The first sailors and marines landed in Port-au-Prince on July 28. Within six weeks, representatives from the United States controlled Haitian customs houses and administrative institutions. A few weeks later, the US State Department installs Senator Philippe Sudre Dartiguenave as the head of state. "When the National Assembly met, the Marines stood in the aisles with their bayonets until the man selected by the American Minister was made President," Smedley Butler, a Marine who will administer Haiti's local police force, laters writes.

Under pressure from the United States, Haitian President Sudre Dartiguenave signs, and the Haitian senate ratifies, a treaty legitimizing the US occupation and putting Haitian finances and government under the control of the US for the next 20 years. The act also disbands the Haitian army, creating in its place a single US-led, 3000-man police force known as the Gendarmerie d'Haiti which answers to the US Secretary of State.

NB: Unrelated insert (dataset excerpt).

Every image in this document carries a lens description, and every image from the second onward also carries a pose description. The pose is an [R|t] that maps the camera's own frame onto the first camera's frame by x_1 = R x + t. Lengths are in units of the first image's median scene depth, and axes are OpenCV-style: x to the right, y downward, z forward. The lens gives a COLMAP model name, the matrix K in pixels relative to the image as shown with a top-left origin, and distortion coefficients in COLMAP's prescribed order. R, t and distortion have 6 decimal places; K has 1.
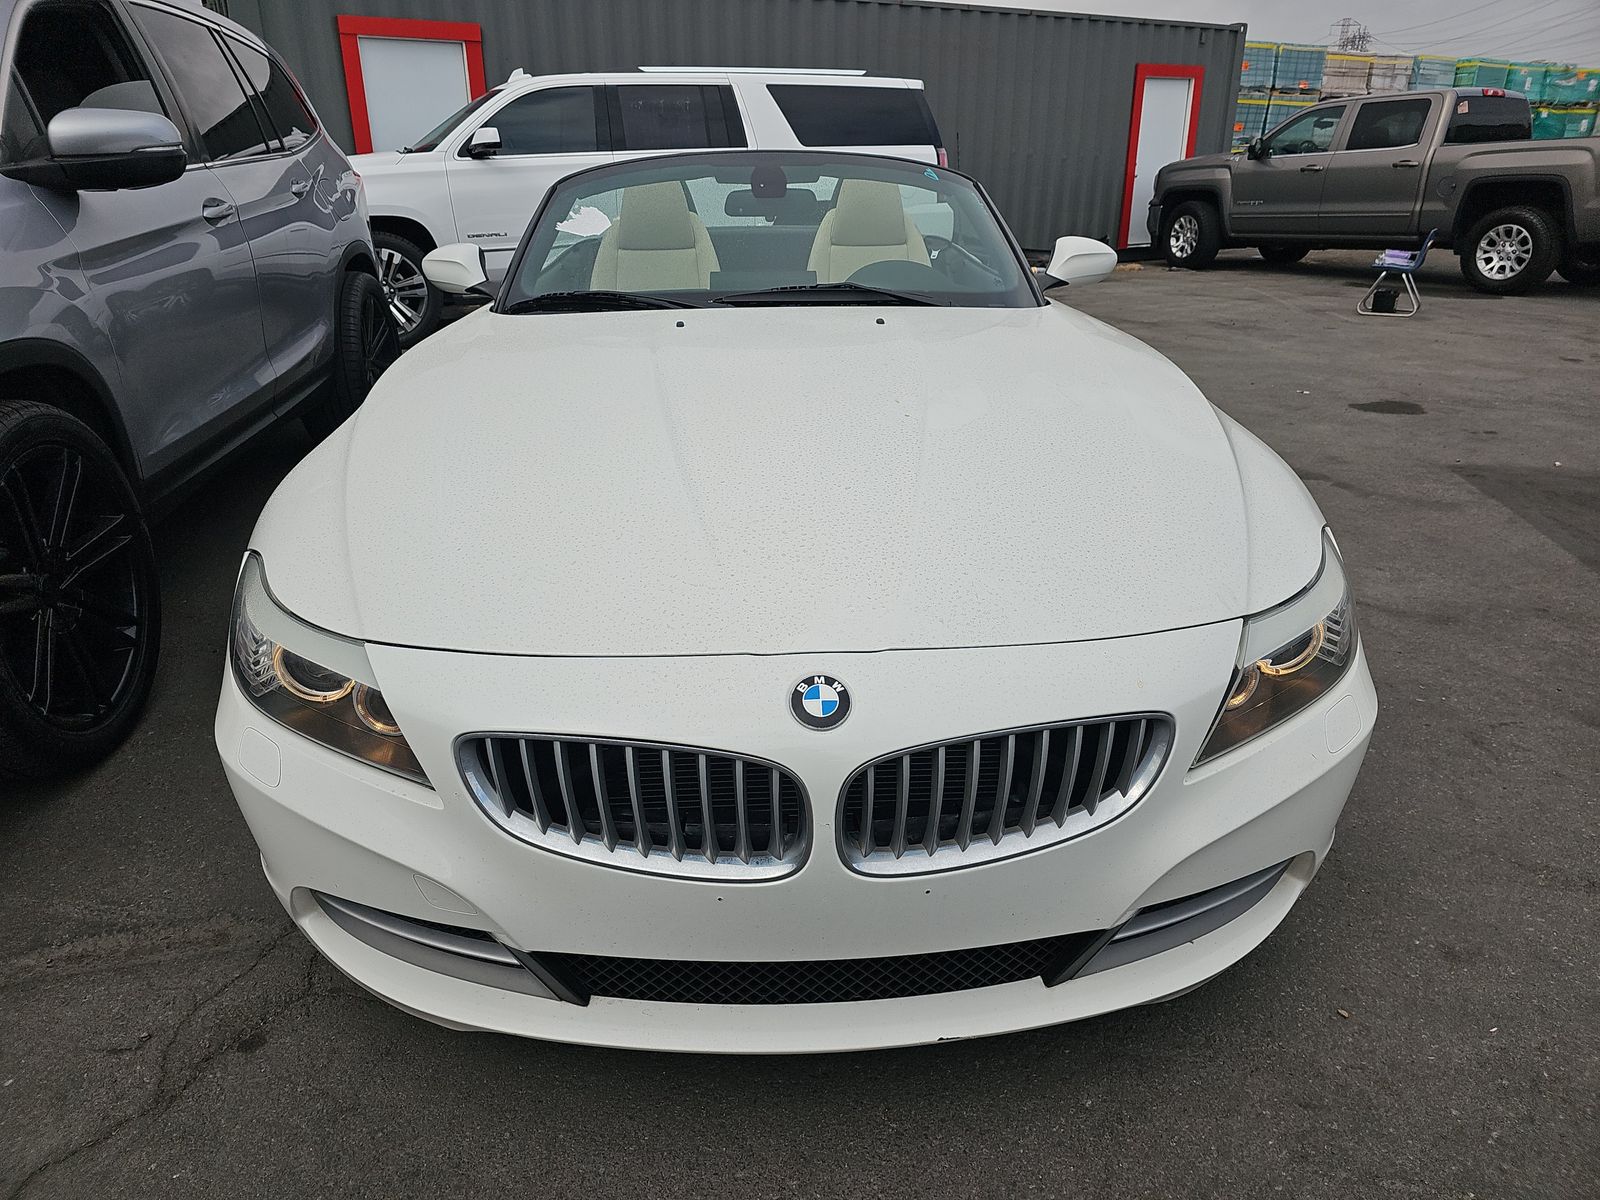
lens RADIAL K [[1065.8, 0, 792.1], [0, 1065.8, 602.4], [0, 0, 1]] dist [0.030314, -0.033775]
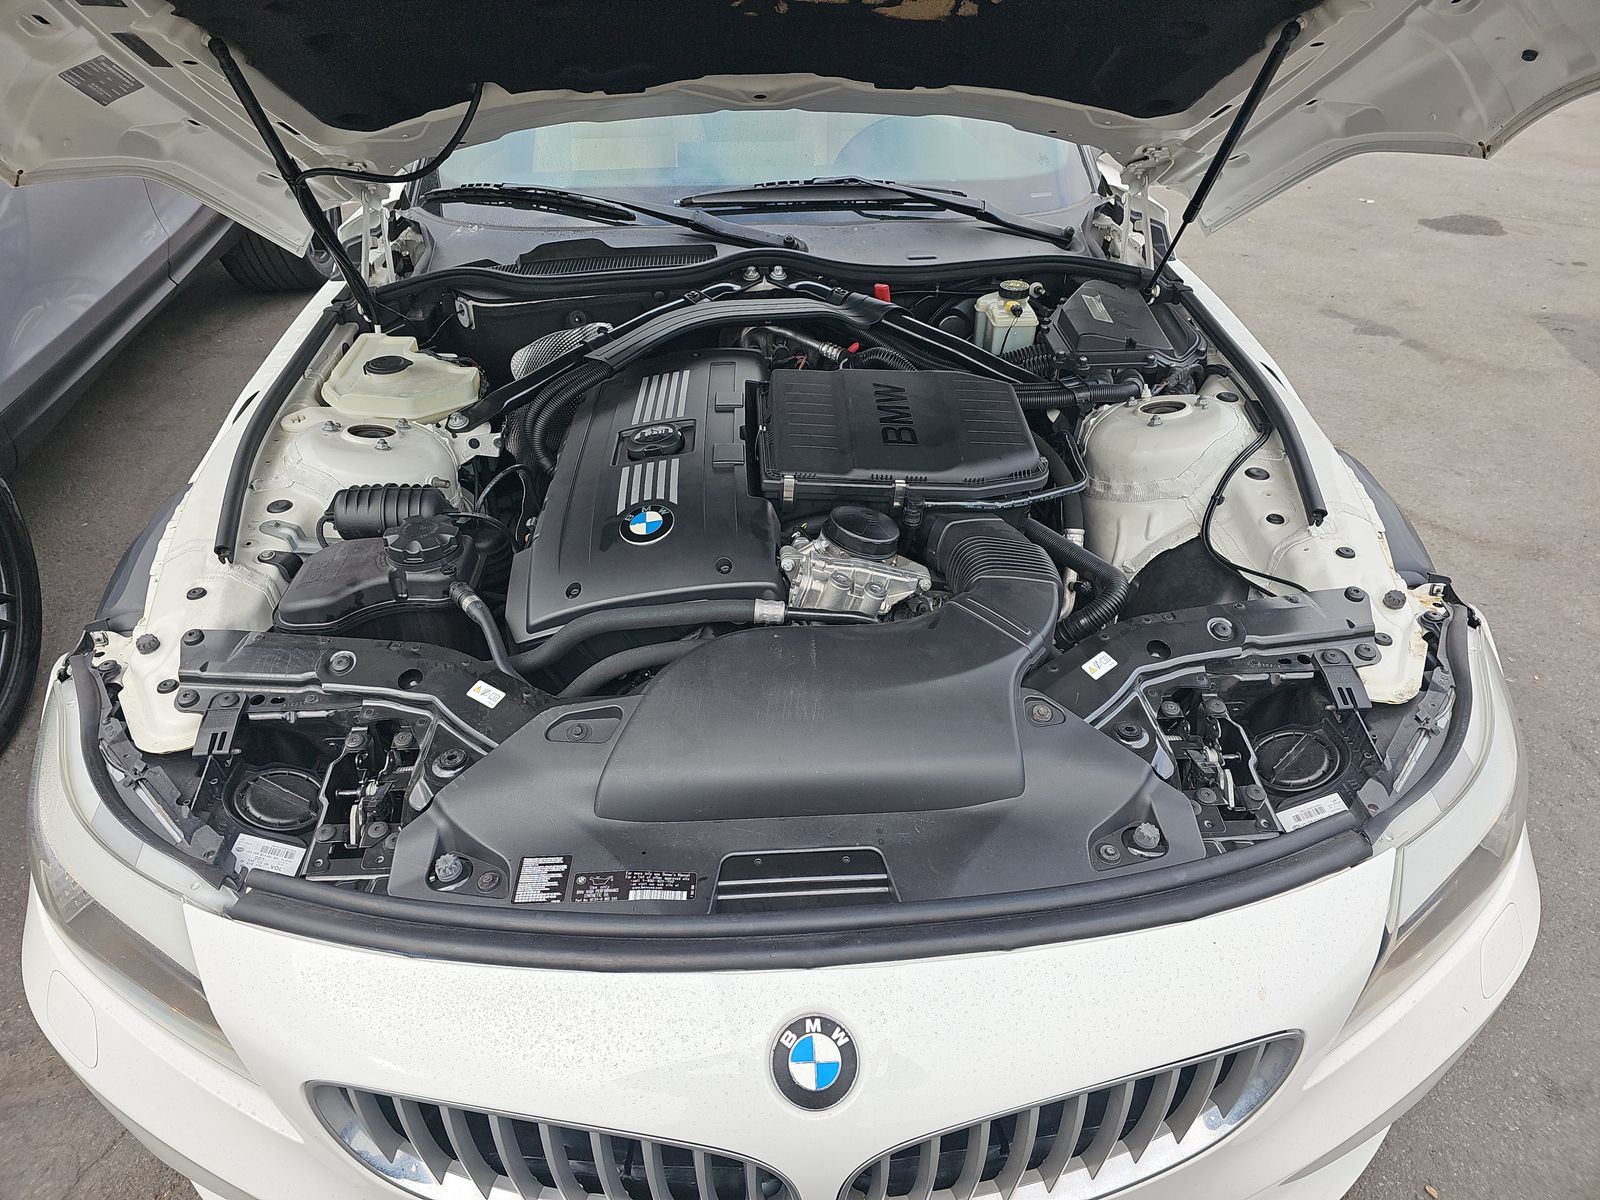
lens RADIAL K [[1065.8, 0, 792.1], [0, 1065.8, 602.4], [0, 0, 1]] dist [0.030314, -0.033775]
pose [[0.999992, -0.002432, 0.003024, 0.003638], [0.001723, 0.976483, 0.215586, -0.121428], [-0.003477, -0.215579, 0.976480, 0.131935]]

The Gendarmerie oversees the implementation of a US law reviving the practice of conscripted labor, or corvée, which requires Haitian peasants to work on roads for three days a year. However, in some cases workers are forced to work bound with ropes for weeks and even months. The practice reminds Haitians of their slavery under the French and inspires a rebellion in 1918.

The US drafts a constitution for Haiti, which notably excludes a provision from the country's previous constitution which had prohibited foreign ownership of land. Under the US-drafted constitution, foreign investors would be able to purchase fertile areas and establish sugar cane, cacao, banana, cotton, tobacco, and sisal plantations. But the Haitian legislature finds the US-proposed constitution unacceptable and continues working on a new document which would reverse the terms of the 1915 treaty (see November 11, 1915), giving control of Haiti back to its own government, and which would leave the previous constitution's land restrictions intact. When a copy of the document is sent to Washington, it is quickly rejected by the US State Department which complains that it is "unfriendly" and instructs that its passage be prevented. But the Haitian lawmakers continue their work with plans to quickly ratify the new constitution and then impeach Haitian President Dartiguenave on the basis of the new document's provisions. To prevent its passage, Dartiguenave orders US Marine Smedley Butler to dissolve the Haitian legislature, which he does as they are preparing to vote on the new constitution. Smedley claims that the measure is necessary in order "to end the spirit of anarchy which animates it [the Hatian legislature]."

On June 12, 1918, the US authorities in Haiti submit the US-drafted constitution to a popular referendum, which approves it in a landslide. Less than 5 percent of Haiti's population participate in the vote. And on June 19, 1918, Haiti's new constitution goes into effect. Sudre Dartiguenave remains president, though his position is nothing more than that of a figurehead. Real power remains with the US occupiers.